Problem statement
In the blog post below about implementing an IMAP server, copy the passage from "There are a" up to and including "on the internet.", word for word.

Selected excerpt
*****

Thursday, February 14, 2008

Fun of implementing a IMAP server (part 1)

IMAP is beautiful. Long time ago I don't like IMAP, I think it is bulky and slow. However after a couple of HD reformats (when I was young that comes often), the advantage of IMAP is obvious. All mails are on the server, no need to restore email after a reformat.

So after we moved our wonderful linux server to windows (well, the only reason is to run sqlserver on it so I don't need to let wife start her computer when I need the sql server),
I am having a hard time to find a simple IMAP server.
There are a lot on linux (I like dovcot) that works very well, but on windows is a different story.
The default windows IMAP server is Exchange, which is bulky and needs Active Directory?!! Forget that.

I am using cygwin with uwimap and exim. They are OK, the only problem is my wife keep complaining about some of her deleted mails coming back. And I don't like the mail stores, it is mbox format, big and hard to maintain.

So I wanted to implement my own IMAP server for sometime now (only need a easy to use one), haven't started on it till recently.

The first thing to do is find out the IMAP protocol. Plenty on the internet.
Then implement the easy ones, login, select... No problem.
Then comes the UID ones (FETCH/STORE), that was some job. It took me a while to figure out what you are supposed to return on RFC822.HEADER. I used to return everything.
Up till then it is always using a mock store. I decided to use my own mail store format. Files! I don't want to involve a database server.
My mail formats are: each email is in the format of eml_[uid].eml. And tags stored as eml_[uid].eml.[tag$]+.tag, for example eml_112.eml.Seen$Deleted.tag
This way the emails are easy to backup, and save me a lot of extra indexing work.

A simple SmtpServer is also needed. I wanted to use Microsoft's default one, but that one is not suitable, sometimes it locks the files in directories and I can't move them.

There are quit some bumps doing this, I will add them in when remembered.

*****

Source material

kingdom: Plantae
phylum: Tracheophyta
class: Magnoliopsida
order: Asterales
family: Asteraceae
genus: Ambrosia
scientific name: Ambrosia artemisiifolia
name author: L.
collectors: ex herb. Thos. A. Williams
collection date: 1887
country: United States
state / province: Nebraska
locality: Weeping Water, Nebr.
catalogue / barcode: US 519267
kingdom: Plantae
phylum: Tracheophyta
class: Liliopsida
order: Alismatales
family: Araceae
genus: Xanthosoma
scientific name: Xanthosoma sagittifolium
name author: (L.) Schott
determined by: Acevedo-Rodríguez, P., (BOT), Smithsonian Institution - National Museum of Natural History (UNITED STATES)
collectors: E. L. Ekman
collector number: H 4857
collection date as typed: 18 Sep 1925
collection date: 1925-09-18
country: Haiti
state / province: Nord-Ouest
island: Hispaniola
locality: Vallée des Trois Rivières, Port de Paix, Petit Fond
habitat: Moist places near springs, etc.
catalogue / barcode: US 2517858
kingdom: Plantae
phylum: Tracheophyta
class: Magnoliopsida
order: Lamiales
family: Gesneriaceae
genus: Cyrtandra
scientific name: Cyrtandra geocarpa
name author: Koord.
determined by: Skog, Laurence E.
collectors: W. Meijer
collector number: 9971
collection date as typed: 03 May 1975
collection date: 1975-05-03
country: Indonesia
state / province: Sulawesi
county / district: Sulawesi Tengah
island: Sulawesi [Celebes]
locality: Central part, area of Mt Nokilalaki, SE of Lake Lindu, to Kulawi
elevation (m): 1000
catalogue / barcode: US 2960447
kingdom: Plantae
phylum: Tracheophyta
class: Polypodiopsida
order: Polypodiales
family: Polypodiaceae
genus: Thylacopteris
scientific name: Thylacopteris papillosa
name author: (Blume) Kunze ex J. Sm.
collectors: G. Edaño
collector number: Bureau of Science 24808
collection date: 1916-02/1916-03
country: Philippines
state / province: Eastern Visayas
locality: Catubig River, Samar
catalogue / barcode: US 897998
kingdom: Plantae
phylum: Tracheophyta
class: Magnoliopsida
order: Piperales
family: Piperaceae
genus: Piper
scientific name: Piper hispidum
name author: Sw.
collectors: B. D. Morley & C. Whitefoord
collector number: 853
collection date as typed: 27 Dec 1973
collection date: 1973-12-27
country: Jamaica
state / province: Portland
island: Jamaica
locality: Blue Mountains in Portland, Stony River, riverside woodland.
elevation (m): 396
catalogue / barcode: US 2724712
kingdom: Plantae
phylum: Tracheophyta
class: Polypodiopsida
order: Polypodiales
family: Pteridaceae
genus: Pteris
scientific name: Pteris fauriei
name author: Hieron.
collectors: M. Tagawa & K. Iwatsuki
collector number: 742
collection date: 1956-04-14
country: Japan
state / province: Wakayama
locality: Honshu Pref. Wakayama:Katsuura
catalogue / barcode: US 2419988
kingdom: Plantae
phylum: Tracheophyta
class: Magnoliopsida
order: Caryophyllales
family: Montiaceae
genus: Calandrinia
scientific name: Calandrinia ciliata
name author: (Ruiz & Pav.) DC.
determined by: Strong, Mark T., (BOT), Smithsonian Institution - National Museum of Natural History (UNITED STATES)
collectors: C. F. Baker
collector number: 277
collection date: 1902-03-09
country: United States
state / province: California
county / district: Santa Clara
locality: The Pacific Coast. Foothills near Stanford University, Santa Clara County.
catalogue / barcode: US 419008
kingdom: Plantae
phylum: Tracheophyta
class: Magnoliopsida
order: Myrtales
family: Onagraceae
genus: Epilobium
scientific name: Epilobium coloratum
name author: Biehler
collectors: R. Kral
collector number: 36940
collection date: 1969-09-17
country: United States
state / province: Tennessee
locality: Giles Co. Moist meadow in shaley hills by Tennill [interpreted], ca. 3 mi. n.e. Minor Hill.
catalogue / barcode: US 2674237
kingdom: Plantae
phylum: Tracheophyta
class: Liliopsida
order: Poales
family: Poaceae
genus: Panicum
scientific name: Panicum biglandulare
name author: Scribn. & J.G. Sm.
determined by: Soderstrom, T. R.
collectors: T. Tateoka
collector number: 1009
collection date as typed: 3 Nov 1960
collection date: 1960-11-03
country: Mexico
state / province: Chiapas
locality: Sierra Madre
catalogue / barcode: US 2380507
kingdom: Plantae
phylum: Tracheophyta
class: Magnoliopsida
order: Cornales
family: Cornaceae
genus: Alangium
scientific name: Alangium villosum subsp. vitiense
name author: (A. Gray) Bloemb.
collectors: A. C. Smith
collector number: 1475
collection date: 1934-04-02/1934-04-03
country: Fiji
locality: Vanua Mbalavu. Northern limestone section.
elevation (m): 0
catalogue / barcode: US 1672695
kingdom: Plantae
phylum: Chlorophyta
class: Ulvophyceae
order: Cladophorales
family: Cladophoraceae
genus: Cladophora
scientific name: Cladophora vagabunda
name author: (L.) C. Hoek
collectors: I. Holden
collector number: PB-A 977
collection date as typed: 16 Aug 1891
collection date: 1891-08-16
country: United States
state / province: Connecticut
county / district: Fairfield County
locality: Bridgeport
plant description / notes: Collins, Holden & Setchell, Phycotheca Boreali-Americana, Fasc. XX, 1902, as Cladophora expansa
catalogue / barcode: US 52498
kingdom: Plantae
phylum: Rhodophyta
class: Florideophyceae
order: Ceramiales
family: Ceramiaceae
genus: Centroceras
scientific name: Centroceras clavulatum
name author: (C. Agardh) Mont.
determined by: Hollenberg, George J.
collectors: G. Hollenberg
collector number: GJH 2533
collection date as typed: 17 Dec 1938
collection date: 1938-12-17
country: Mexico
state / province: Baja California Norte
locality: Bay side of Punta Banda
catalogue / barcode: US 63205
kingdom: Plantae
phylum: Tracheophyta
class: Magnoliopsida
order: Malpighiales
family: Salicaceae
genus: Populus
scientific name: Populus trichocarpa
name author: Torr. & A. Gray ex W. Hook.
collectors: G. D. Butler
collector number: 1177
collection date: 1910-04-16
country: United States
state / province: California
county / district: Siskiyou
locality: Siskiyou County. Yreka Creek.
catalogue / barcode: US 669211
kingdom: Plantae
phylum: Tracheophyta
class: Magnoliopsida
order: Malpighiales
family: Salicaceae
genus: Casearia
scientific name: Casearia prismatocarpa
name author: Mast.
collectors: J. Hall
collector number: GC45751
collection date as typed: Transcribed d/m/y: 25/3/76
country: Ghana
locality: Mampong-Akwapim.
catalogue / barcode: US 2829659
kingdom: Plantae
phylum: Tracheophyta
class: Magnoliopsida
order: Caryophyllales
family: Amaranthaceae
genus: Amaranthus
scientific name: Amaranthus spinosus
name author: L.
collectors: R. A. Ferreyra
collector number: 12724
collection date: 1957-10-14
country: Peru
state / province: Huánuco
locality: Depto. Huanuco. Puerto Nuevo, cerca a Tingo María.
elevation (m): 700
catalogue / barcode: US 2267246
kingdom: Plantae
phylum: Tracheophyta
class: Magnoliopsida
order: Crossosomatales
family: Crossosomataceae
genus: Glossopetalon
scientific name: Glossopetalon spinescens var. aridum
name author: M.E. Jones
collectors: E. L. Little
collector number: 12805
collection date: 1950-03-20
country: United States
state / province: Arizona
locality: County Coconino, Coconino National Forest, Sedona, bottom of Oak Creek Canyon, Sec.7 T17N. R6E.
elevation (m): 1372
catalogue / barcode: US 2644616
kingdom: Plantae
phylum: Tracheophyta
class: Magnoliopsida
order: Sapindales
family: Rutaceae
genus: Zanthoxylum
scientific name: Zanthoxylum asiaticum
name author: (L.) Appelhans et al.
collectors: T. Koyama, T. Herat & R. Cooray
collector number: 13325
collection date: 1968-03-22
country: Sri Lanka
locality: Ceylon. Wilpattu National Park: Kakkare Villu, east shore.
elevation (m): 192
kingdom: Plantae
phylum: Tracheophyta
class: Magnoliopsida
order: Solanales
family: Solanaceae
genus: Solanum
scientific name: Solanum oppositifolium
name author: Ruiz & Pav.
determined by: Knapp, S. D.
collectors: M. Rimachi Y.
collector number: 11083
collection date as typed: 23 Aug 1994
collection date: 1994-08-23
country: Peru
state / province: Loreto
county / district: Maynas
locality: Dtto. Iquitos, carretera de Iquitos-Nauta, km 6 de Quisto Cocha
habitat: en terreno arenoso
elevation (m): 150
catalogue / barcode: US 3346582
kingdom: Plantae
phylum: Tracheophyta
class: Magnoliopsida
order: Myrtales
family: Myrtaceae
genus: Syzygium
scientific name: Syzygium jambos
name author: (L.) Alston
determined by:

*****

Result of the task
There are a lot on linux (I like dovcot) that works very well, but on windows is a different story.
The default windows IMAP server is Exchange, which is bulky and needs Active Directory?!! Forget that.

I am using cygwin with uwimap and exim. They are OK, the only problem is my wife keep complaining about some of her deleted mails coming back. And I don't like the mail stores, it is mbox format, big and hard to maintain.

So I wanted to implement my own IMAP server for sometime now (only need a easy to use one), haven't started on it till recently.

The first thing to do is find out the IMAP protocol. Plenty on the internet.